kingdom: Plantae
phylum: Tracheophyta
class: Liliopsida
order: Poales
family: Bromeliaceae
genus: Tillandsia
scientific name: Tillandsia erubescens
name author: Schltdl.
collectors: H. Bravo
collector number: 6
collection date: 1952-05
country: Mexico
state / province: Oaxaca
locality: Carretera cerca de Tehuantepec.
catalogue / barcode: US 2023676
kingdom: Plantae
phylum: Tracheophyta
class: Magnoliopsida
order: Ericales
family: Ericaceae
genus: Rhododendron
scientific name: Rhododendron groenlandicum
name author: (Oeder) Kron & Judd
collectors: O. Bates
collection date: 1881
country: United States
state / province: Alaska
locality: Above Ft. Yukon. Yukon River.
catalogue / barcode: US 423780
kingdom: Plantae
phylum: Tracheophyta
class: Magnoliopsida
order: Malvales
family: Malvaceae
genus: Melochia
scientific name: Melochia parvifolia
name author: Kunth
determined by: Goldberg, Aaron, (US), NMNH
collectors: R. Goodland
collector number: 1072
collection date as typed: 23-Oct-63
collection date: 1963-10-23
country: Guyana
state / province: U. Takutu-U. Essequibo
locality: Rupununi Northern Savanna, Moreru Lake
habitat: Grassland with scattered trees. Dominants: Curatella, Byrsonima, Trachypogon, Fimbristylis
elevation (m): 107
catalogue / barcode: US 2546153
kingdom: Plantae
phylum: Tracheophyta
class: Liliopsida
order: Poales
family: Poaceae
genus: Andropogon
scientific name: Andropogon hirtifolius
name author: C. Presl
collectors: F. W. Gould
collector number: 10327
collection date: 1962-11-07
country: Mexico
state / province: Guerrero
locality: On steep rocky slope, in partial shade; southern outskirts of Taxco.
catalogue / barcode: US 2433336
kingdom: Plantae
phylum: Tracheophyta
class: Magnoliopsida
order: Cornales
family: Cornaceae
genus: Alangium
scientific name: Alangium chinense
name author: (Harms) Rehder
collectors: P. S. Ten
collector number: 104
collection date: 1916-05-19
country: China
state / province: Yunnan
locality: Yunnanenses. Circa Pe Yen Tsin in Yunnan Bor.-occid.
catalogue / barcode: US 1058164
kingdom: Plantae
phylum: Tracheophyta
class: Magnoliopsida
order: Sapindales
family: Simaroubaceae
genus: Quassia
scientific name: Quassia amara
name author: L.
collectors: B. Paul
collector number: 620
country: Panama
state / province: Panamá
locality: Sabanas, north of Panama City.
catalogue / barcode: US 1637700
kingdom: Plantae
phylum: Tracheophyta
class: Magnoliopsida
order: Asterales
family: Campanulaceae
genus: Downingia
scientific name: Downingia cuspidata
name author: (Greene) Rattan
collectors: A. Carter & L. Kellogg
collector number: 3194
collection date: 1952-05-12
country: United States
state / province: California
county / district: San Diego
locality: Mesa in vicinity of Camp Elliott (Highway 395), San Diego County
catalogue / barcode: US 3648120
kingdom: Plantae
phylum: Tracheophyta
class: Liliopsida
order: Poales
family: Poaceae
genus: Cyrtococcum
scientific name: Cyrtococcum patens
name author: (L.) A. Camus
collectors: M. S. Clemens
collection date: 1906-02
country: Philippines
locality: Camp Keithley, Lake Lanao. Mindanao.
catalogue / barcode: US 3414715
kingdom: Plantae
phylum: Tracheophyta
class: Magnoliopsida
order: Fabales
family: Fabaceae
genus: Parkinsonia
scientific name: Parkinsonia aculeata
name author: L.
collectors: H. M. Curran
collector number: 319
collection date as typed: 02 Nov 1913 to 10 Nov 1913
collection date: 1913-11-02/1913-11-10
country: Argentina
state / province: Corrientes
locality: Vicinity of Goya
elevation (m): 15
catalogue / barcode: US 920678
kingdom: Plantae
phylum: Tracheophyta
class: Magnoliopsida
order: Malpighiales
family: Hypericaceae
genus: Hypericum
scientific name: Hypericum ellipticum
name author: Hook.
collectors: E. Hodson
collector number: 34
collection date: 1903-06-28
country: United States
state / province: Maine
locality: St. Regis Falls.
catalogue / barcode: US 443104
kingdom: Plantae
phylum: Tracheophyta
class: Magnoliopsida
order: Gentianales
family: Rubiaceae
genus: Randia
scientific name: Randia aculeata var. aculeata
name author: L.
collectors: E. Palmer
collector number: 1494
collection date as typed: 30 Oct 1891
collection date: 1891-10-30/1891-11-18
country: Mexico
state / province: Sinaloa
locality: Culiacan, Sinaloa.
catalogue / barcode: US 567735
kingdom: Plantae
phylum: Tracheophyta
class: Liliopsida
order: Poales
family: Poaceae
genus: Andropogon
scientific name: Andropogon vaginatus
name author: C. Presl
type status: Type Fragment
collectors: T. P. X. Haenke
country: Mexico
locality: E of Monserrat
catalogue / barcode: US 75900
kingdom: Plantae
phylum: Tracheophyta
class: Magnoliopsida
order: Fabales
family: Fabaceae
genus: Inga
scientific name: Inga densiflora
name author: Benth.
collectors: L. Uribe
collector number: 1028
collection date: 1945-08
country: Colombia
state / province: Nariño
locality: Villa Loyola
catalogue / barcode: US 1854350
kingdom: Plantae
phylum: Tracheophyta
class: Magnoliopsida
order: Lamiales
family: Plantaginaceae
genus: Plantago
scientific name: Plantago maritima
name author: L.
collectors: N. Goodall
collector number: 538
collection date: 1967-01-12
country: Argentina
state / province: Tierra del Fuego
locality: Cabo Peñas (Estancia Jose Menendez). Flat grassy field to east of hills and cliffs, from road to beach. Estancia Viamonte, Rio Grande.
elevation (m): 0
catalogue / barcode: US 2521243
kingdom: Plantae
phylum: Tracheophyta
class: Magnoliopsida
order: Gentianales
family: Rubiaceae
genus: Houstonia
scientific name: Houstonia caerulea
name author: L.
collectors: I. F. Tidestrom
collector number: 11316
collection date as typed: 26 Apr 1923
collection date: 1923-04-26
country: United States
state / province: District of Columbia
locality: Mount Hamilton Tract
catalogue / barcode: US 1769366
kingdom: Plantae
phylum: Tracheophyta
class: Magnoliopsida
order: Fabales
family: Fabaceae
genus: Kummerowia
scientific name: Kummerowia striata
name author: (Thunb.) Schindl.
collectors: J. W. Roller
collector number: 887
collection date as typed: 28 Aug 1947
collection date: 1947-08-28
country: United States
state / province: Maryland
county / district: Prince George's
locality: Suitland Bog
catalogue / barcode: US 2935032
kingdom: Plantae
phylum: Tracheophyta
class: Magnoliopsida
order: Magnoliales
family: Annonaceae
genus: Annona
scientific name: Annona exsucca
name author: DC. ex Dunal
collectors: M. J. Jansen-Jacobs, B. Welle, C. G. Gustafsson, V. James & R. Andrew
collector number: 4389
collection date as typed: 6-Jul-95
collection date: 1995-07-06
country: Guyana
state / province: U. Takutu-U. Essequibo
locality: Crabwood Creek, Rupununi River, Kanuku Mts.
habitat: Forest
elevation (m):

..........

§ **Your instructions**
Write out every line of the items above exactly, in the order they appear.

§ **Solution to the exercise**
kingdom: Plantae
phylum: Tracheophyta
class: Liliopsida
order: Poales
family: Bromeliaceae
genus: Tillandsia
scientific name: Tillandsia erubescens
name author: Schltdl.
collectors: H. Bravo
collector number: 6
collection date: 1952-05
country: Mexico
state / province: Oaxaca
locality: Carretera cerca de Tehuantepec.
catalogue / barcode: US 2023676
kingdom: Plantae
phylum: Tracheophyta
class: Magnoliopsida
order: Ericales
family: Ericaceae
genus: Rhododendron
scientific name: Rhododendron groenlandicum
name author: (Oeder) Kron & Judd
collectors: O. Bates
collection date: 1881
country: United States
state / province: Alaska
locality: Above Ft. Yukon. Yukon River.
catalogue / barcode: US 423780
kingdom: Plantae
phylum: Tracheophyta
class: Magnoliopsida
order: Malvales
family: Malvaceae
genus: Melochia
scientific name: Melochia parvifolia
name author: Kunth
determined by: Goldberg, Aaron, (US), NMNH
collectors: R. Goodland
collector number: 1072
collection date as typed: 23-Oct-63
collection date: 1963-10-23
country: Guyana
state / province: U. Takutu-U. Essequibo
locality: Rupununi Northern Savanna, Moreru Lake
habitat: Grassland with scattered trees. Dominants: Curatella, Byrsonima, Trachypogon, Fimbristylis
elevation (m): 107
catalogue / barcode: US 2546153
kingdom: Plantae
phylum: Tracheophyta
class: Liliopsida
order: Poales
family: Poaceae
genus: Andropogon
scientific name: Andropogon hirtifolius
name author: C. Presl
collectors: F. W. Gould
collector number: 10327
collection date: 1962-11-07
country: Mexico
state / province: Guerrero
locality: On steep rocky slope, in partial shade; southern outskirts of Taxco.
catalogue / barcode: US 2433336
kingdom: Plantae
phylum: Tracheophyta
class: Magnoliopsida
order: Cornales
family: Cornaceae
genus: Alangium
scientific name: Alangium chinense
name author: (Harms) Rehder
collectors: P. S. Ten
collector number: 104
collection date: 1916-05-19
country: China
state / province: Yunnan
locality: Yunnanenses. Circa Pe Yen Tsin in Yunnan Bor.-occid.
catalogue / barcode: US 1058164
kingdom: Plantae
phylum: Tracheophyta
class: Magnoliopsida
order: Sapindales
family: Simaroubaceae
genus: Quassia
scientific name: Quassia amara
name author: L.
collectors: B. Paul
collector number: 620
country: Panama
state / province: Panamá
locality: Sabanas, north of Panama City.
catalogue / barcode: US 1637700
kingdom: Plantae
phylum: Tracheophyta
class: Magnoliopsida
order: Asterales
family: Campanulaceae
genus: Downingia
scientific name: Downingia cuspidata
name author: (Greene) Rattan
collectors: A. Carter & L. Kellogg
collector number: 3194
collection date: 1952-05-12
country: United States
state / province: California
county / district: San Diego
locality: Mesa in vicinity of Camp Elliott (Highway 395), San Diego County
catalogue / barcode: US 3648120
kingdom: Plantae
phylum: Tracheophyta
class: Liliopsida
order: Poales
family: Poaceae
genus: Cyrtococcum
scientific name: Cyrtococcum patens
name author: (L.) A. Camus
collectors: M. S. Clemens
collection date: 1906-02
country: Philippines
locality: Camp Keithley, Lake Lanao. Mindanao.
catalogue / barcode: US 3414715
kingdom: Plantae
phylum: Tracheophyta
class: Magnoliopsida
order: Fabales
family: Fabaceae
genus: Parkinsonia
scientific name: Parkinsonia aculeata
name author: L.
collectors: H. M. Curran
collector number: 319
collection date as typed: 02 Nov 1913 to 10 Nov 1913
collection date: 1913-11-02/1913-11-10
country: Argentina
state / province: Corrientes
locality: Vicinity of Goya
elevation (m): 15
catalogue / barcode: US 920678
kingdom: Plantae
phylum: Tracheophyta
class: Magnoliopsida
order: Malpighiales
family: Hypericaceae
genus: Hypericum
scientific name: Hypericum ellipticum
name author: Hook.
collectors: E. Hodson
collector number: 34
collection date: 1903-06-28
country: United States
state / province: Maine
locality: St. Regis Falls.
catalogue / barcode: US 443104
kingdom: Plantae
phylum: Tracheophyta
class: Magnoliopsida
order: Gentianales
family: Rubiaceae
genus: Randia
scientific name: Randia aculeata var. aculeata
name author: L.
collectors: E. Palmer
collector number: 1494
collection date as typed: 30 Oct 1891
collection date: 1891-10-30/1891-11-18
country: Mexico
state / province: Sinaloa
locality: Culiacan, Sinaloa.
catalogue / barcode: US 567735
kingdom: Plantae
phylum: Tracheophyta
class: Liliopsida
order: Poales
family: Poaceae
genus: Andropogon
scientific name: Andropogon vaginatus
name author: C. Presl
type status: Type Fragment
collectors: T. P. X. Haenke
country: Mexico
locality: E of Monserrat
catalogue / barcode: US 75900
kingdom: Plantae
phylum: Tracheophyta
class: Magnoliopsida
order: Fabales
family: Fabaceae
genus: Inga
scientific name: Inga densiflora
name author: Benth.
collectors: L. Uribe
collector number: 1028
collection date: 1945-08
country: Colombia
state / province: Nariño
locality: Villa Loyola
catalogue / barcode: US 1854350
kingdom: Plantae
phylum: Tracheophyta
class: Magnoliopsida
order: Lamiales
family: Plantaginaceae
genus: Plantago
scientific name: Plantago maritima
name author: L.
collectors: N. Goodall
collector number: 538
collection date: 1967-01-12
country: Argentina
state / province: Tierra del Fuego
locality: Cabo Peñas (Estancia Jose Menendez). Flat grassy field to east of hills and cliffs, from road to beach. Estancia Viamonte, Rio Grande.
elevation (m): 0
catalogue / barcode: US 2521243
kingdom: Plantae
phylum: Tracheophyta
class: Magnoliopsida
order: Gentianales
family: Rubiaceae
genus: Houstonia
scientific name: Houstonia caerulea
name author: L.
collectors: I. F. Tidestrom
collector number: 11316
collection date as typed: 26 Apr 1923
collection date: 1923-04-26
country: United States
state / province: District of Columbia
locality: Mount Hamilton Tract
catalogue / barcode: US 1769366
kingdom: Plantae
phylum: Tracheophyta
class: Magnoliopsida
order: Fabales
family: Fabaceae
genus: Kummerowia
scientific name: Kummerowia striata
name author: (Thunb.) Schindl.
collectors: J. W. Roller
collector number: 887
collection date as typed: 28 Aug 1947
collection date: 1947-08-28
country: United States
state / province: Maryland
county / district: Prince George's
locality: Suitland Bog
catalogue / barcode: US 2935032
kingdom: Plantae
phylum: Tracheophyta
class: Magnoliopsida
order: Magnoliales
family: Annonaceae
genus: Annona
scientific name: Annona exsucca
name author: DC. ex Dunal
collectors: M. J. Jansen-Jacobs, B. Welle, C. G. Gustafsson, V. James & R. Andrew
collector number: 4389
collection date as typed: 6-Jul-95
collection date: 1995-07-06
country: Guyana
state / province: U. Takutu-U. Essequibo
locality: Crabwood Creek, Rupununi River, Kanuku Mts.
habitat: Forest
elevation (m):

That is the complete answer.